Il gruppo degli “Inauditi” ha così convocato nel pomeriggio una conferenza stampa – cui ha preso parte naturalmente anche Sea Watch con la sua portavoce Giorgia Linardi – seguita da oltre 100 giornalisti e diversi parlamentari.
Le Ong hanno spiegato le ragioni della loro contrarietà al decreto sicurezza bis: sul piano della forma (che è pure essa contenuto!), contestando il criterio dell’urgenza dello strumento, a fronte di una minaccia o di un’emergenza del tutto inesistenti e sul piano dei contenuti dei singoli articoli.
Il decreto sicurezza bis è in larga parte un tentativo di ridurre a zero le attività delle Ong che fanno ricerca e soccorso in mare, attraverso multe a comandanti ed armatori fino al sequestro delle navi. Pazienza che solo il 2 luglio la giudice per le indagini preliminari di Agrigento abbia scritto che quella normativa non è minimamente applicabile a situazioni come quella della Sea Watch 3.

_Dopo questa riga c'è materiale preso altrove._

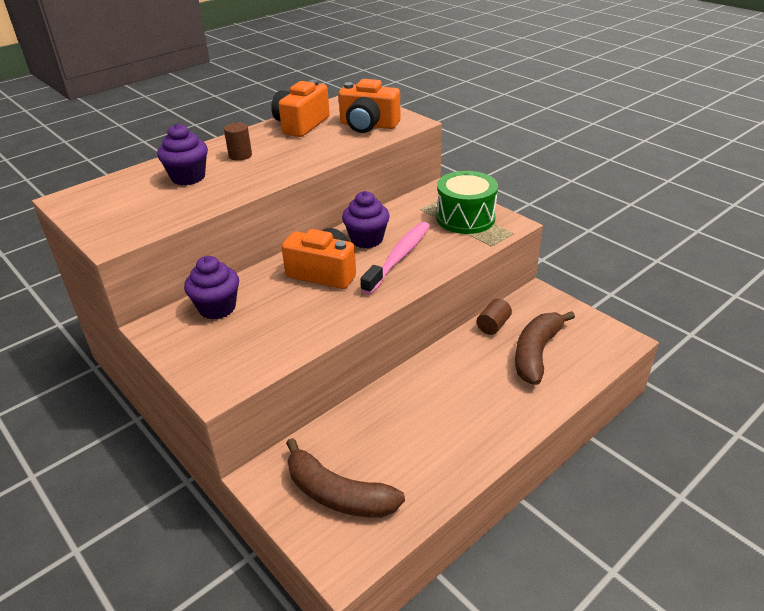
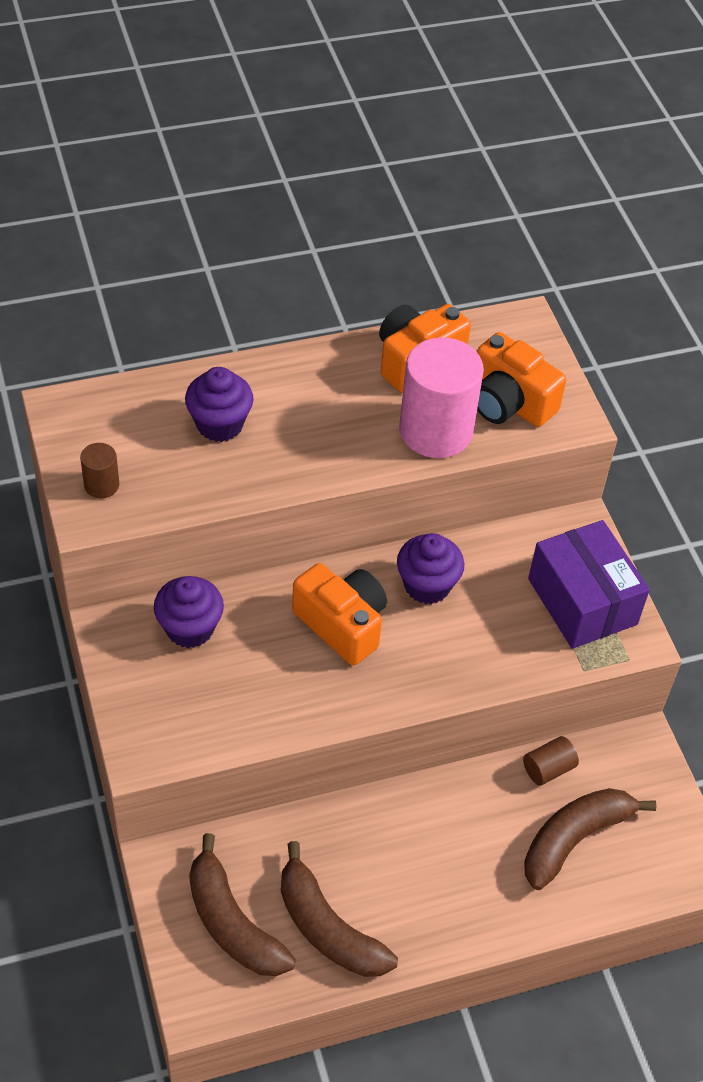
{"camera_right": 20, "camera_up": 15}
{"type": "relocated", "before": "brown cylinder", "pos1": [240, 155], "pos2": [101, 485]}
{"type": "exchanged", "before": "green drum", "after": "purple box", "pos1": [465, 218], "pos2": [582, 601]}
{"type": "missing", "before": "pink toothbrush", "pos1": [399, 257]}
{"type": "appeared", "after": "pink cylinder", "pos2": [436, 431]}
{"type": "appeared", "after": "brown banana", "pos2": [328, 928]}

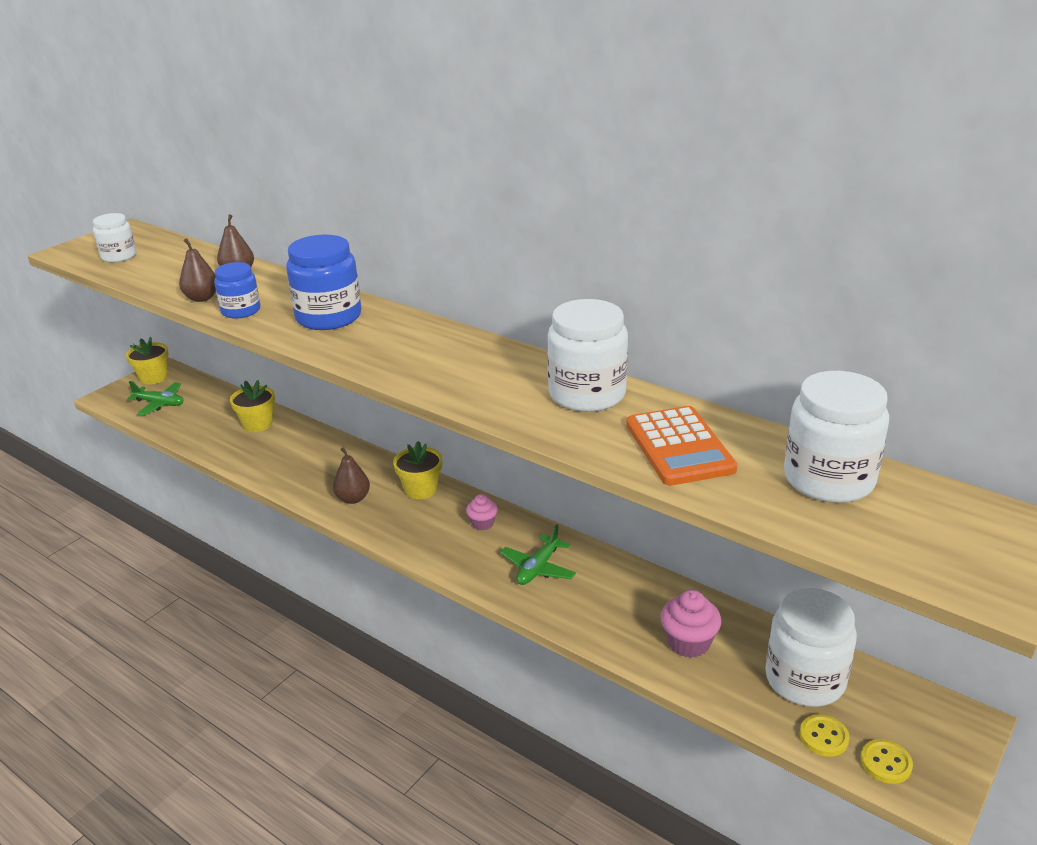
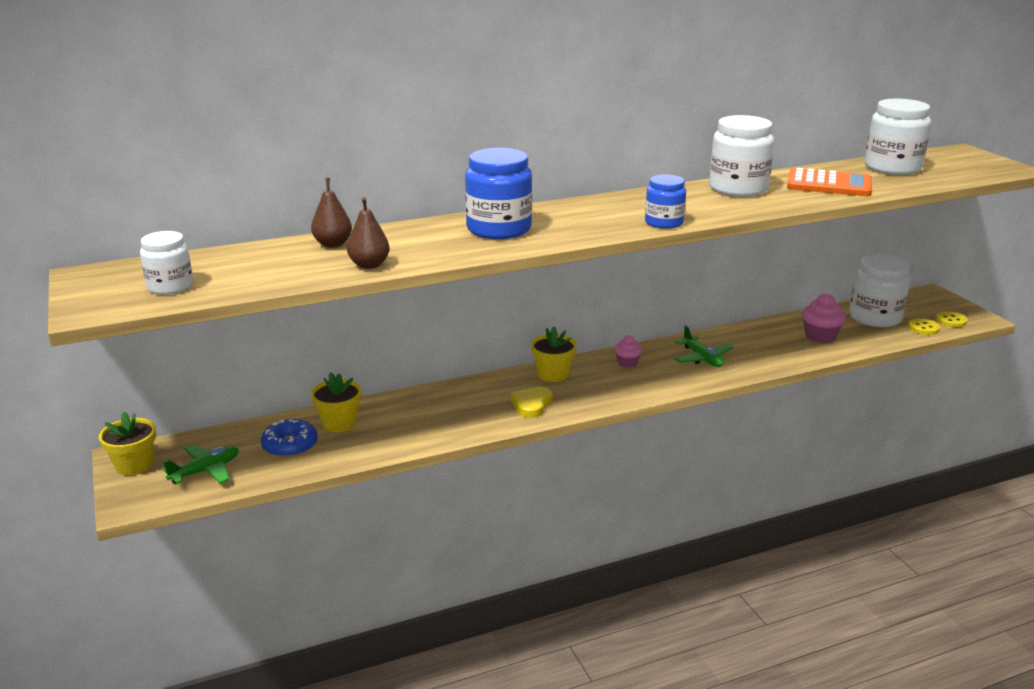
{"camera_right": -60, "camera_up": -5}
{"type": "relocated", "before": "blue jar", "pos1": [241, 311], "pos2": [664, 222]}
{"type": "exchanged", "before": "brown pear", "after": "yellow heart", "pos1": [353, 498], "pos2": [531, 404]}
{"type": "appeared", "after": "blue donut", "pos2": [290, 446]}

Altre norme presentano preoccupazioni dal punto di vista dei diritti umani, non ultima quella che istituisce una sorta di “mercato dei rimpatri” attraverso fondi governativi con cui premiare gli stati che accettano i rimpatriandi in condizioni d’irregolarità. Poco importa se quei fondi andranno ad alimentare dittature, miseria e corruzione, tra le principali cause dell’immigrazione.